> _Short task_: Rewrite everything from the start of the records down to the line containing "v(-35.21, 0) *", replacing each "Q0" with "planeQuery" and keeping everything else unchanged.

> _Data listing_:
━━━━━━━━━━━━━━━━━━━━━━━━━━━━━━

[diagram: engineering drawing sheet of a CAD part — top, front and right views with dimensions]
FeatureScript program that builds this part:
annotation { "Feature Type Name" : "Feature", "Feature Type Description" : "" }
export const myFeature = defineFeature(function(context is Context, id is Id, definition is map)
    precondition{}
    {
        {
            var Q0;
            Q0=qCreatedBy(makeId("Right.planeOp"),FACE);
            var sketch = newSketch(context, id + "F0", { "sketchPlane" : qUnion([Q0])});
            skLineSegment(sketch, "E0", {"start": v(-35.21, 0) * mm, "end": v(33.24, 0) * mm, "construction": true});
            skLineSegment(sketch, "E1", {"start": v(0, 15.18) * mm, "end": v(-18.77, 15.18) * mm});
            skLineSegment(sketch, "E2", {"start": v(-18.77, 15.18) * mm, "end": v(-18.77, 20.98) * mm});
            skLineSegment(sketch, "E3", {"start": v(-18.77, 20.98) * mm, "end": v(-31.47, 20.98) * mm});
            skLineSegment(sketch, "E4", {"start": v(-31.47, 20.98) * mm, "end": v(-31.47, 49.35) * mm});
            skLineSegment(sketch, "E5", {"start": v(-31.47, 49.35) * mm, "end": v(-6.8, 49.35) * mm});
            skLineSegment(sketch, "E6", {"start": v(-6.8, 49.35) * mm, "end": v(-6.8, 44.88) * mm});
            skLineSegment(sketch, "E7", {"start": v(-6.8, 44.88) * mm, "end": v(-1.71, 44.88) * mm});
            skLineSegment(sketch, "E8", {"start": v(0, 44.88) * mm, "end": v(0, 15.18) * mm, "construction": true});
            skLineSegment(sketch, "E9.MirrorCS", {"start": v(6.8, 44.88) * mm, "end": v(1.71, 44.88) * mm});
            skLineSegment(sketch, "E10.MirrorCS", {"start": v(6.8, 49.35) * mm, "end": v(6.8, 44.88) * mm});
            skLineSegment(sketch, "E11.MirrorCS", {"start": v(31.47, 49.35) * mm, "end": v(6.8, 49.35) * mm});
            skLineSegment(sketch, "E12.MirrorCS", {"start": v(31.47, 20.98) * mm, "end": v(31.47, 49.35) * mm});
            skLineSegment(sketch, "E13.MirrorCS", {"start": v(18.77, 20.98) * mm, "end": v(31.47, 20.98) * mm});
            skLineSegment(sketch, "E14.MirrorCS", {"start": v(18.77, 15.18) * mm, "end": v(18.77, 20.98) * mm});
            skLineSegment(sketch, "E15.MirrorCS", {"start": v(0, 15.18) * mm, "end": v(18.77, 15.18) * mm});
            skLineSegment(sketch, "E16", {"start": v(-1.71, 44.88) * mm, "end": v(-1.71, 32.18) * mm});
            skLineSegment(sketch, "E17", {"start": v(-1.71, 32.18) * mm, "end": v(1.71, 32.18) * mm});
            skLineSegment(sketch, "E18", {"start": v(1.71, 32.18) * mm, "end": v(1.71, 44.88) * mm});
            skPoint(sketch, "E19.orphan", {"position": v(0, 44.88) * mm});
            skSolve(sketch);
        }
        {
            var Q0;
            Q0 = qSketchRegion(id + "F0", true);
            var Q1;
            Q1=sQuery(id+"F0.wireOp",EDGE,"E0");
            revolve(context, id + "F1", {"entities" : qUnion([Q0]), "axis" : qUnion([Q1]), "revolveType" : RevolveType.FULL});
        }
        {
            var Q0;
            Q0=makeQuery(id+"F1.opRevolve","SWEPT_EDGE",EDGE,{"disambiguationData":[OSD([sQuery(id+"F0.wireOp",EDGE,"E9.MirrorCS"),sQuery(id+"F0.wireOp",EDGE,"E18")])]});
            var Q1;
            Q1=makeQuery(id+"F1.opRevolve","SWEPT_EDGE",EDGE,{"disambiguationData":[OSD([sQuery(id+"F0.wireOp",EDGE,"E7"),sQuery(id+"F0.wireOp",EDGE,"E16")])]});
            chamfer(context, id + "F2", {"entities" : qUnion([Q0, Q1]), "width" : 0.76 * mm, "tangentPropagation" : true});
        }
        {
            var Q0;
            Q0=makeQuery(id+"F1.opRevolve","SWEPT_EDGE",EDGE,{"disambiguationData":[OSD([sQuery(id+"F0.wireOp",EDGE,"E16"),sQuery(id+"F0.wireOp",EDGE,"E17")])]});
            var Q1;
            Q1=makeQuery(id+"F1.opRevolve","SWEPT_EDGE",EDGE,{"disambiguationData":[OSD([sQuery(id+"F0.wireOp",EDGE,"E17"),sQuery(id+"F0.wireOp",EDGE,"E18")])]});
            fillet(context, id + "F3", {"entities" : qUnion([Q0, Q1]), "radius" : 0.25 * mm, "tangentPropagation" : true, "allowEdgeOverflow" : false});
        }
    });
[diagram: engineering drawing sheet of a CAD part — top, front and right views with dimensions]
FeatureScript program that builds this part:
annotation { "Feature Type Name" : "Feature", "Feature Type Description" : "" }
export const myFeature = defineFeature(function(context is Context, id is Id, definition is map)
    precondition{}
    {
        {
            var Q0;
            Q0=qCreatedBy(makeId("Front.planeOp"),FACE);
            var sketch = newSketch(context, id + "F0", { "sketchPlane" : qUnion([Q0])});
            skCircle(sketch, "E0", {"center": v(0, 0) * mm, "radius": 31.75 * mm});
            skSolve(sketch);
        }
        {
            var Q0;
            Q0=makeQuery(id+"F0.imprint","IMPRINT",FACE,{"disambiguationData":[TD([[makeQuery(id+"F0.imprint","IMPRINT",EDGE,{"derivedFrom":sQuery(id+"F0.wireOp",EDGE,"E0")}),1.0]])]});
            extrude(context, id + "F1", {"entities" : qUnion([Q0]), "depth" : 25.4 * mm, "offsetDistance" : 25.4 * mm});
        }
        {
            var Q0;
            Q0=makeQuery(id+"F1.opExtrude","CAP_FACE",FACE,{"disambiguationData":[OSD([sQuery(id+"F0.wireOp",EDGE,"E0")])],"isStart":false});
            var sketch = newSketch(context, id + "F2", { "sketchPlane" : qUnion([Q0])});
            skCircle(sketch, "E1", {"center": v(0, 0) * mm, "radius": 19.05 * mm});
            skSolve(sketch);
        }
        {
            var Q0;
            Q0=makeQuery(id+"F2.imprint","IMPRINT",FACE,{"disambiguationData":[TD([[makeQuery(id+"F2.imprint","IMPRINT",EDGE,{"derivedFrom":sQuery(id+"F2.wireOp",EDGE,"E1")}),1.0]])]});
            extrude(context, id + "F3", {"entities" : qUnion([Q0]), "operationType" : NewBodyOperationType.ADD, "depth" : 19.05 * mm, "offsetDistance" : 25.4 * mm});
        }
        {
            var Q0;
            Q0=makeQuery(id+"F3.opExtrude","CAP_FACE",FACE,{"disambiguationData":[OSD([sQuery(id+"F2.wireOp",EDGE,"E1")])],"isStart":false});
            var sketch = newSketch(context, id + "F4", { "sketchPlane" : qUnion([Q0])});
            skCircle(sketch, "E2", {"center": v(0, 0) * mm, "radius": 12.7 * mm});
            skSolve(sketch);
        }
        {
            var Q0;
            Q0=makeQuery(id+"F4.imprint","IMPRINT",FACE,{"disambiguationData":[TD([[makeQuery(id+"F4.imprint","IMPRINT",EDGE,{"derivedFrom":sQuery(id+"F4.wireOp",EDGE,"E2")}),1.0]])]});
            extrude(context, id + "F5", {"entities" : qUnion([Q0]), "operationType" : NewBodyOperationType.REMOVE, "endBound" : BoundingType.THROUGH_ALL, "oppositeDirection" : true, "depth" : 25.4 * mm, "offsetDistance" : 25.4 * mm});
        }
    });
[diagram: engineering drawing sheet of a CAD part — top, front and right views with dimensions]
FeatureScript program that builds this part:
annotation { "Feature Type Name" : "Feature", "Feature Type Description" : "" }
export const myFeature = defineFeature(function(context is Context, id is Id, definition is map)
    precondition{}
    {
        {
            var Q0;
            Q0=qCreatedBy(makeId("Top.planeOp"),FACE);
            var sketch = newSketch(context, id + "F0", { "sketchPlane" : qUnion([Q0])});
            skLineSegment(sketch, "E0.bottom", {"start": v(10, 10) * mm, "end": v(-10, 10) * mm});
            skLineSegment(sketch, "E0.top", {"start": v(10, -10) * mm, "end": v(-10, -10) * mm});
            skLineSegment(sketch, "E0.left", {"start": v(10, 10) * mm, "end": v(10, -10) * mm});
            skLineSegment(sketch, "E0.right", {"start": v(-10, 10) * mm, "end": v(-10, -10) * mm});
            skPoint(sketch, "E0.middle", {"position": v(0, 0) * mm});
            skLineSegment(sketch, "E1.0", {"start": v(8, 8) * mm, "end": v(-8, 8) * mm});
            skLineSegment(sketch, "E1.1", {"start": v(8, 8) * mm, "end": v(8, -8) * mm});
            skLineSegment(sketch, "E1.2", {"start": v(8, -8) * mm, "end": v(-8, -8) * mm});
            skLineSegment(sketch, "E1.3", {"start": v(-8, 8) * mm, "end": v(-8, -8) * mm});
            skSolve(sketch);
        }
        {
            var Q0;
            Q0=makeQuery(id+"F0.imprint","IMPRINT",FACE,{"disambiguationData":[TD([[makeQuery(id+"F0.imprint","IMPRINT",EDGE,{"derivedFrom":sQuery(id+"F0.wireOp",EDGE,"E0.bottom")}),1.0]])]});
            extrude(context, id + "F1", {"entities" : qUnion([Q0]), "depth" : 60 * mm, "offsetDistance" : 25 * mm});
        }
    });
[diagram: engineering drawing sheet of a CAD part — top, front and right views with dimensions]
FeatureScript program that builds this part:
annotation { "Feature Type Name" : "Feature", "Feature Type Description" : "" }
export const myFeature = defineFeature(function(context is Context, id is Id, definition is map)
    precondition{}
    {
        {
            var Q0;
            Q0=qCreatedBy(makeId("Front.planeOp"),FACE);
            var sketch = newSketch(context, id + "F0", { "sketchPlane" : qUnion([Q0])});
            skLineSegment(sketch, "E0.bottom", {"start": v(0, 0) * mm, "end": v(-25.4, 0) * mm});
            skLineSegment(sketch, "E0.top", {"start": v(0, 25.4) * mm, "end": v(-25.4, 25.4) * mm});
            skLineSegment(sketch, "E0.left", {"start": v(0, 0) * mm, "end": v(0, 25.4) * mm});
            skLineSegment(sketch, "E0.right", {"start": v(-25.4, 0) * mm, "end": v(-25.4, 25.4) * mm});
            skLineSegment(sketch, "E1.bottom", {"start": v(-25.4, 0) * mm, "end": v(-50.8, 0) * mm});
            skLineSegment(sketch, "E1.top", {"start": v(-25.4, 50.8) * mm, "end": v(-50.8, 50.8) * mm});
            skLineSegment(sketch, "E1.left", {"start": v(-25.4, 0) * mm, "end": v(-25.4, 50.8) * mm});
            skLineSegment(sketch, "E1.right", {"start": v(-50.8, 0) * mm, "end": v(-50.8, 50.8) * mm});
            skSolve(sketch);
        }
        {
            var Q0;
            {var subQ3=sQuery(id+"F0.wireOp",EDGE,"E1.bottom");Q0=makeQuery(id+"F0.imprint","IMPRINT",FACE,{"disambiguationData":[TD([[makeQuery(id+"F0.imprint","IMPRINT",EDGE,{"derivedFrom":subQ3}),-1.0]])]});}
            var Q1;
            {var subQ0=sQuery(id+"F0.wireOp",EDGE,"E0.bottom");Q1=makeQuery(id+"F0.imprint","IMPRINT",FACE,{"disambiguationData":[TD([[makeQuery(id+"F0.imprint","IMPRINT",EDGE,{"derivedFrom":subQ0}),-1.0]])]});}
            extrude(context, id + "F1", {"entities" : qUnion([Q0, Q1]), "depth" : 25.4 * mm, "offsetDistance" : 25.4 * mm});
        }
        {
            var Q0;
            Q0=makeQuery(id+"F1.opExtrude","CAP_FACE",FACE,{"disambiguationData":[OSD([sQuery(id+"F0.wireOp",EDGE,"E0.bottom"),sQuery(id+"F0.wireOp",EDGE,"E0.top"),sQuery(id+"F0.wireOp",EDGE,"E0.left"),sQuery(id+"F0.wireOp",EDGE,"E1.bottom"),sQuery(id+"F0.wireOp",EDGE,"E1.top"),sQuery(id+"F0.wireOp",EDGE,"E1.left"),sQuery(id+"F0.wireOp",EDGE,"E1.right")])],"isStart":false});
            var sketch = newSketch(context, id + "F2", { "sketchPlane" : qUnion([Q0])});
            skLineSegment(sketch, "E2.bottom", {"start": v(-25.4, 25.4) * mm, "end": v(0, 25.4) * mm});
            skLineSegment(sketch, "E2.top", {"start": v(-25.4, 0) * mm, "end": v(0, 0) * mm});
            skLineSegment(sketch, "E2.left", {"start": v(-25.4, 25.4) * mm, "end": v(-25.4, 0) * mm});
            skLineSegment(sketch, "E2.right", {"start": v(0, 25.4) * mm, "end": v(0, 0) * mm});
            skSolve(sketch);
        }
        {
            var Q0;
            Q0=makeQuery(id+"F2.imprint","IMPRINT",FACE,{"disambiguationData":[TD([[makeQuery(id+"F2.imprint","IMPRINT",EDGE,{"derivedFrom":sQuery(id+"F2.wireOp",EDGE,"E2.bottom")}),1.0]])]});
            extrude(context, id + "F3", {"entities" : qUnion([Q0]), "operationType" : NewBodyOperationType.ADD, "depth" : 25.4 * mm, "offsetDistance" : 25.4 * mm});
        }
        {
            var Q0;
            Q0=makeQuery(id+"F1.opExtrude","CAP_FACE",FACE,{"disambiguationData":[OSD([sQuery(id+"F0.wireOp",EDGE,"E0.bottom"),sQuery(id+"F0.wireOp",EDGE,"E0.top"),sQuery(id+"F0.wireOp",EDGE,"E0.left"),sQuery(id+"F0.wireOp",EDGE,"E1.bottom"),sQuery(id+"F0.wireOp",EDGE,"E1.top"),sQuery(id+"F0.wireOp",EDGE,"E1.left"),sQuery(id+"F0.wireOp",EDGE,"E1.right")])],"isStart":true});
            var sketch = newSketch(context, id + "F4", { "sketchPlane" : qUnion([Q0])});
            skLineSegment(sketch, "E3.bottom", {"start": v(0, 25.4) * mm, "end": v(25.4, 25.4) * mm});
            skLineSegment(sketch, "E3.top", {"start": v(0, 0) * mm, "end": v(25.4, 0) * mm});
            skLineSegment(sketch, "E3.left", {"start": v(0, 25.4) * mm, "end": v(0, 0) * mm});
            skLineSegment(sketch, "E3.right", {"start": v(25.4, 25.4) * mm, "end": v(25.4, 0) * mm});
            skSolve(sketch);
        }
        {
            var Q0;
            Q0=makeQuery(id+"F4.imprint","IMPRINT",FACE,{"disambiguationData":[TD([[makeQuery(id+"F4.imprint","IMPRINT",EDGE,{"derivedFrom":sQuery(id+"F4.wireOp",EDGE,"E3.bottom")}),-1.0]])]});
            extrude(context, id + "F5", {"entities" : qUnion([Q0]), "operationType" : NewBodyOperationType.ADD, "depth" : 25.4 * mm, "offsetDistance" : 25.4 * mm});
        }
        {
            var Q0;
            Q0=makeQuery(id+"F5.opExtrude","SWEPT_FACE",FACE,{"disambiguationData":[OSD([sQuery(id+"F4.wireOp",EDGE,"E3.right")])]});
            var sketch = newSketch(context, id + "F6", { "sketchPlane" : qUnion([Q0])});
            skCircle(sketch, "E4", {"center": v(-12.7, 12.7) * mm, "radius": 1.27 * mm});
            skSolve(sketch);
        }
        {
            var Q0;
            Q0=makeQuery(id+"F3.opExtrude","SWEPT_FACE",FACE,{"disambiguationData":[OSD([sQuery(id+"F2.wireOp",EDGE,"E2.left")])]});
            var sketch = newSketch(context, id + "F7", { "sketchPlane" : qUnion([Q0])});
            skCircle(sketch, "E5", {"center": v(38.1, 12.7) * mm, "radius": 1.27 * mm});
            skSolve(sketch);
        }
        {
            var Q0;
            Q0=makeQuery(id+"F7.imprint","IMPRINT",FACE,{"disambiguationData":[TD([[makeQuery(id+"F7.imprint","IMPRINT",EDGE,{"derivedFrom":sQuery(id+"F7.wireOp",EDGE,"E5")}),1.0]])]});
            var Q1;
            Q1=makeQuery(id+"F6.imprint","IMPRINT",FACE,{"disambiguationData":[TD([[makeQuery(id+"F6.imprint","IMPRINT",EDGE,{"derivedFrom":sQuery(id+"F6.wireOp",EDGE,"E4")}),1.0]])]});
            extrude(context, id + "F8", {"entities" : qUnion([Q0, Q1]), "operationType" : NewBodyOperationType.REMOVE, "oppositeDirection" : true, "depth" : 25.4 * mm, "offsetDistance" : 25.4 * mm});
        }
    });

━━━━━━━━━━━━━━━━━━━━━━━━━━━━━━

> _Completed exercise_:
[diagram: engineering drawing sheet of a CAD part — top, front and right views with dimensions]
FeatureScript program that builds this part:
annotation { "Feature Type Name" : "Feature", "Feature Type Description" : "" }
export const myFeature = defineFeature(function(context is Context, id is Id, definition is map)
    precondition{}
    {
        {
            var planeQuery;
            planeQuery=qCreatedBy(makeId("Right.planeOp"),FACE);
            var sketch = newSketch(context, id + "F0", { "sketchPlane" : qUnion([planeQuery])});
            skLineSegment(sketch, "E0", {"start": v(-35.21, 0) * mm, "end": v(33.24, 0) * mm, "construction": true});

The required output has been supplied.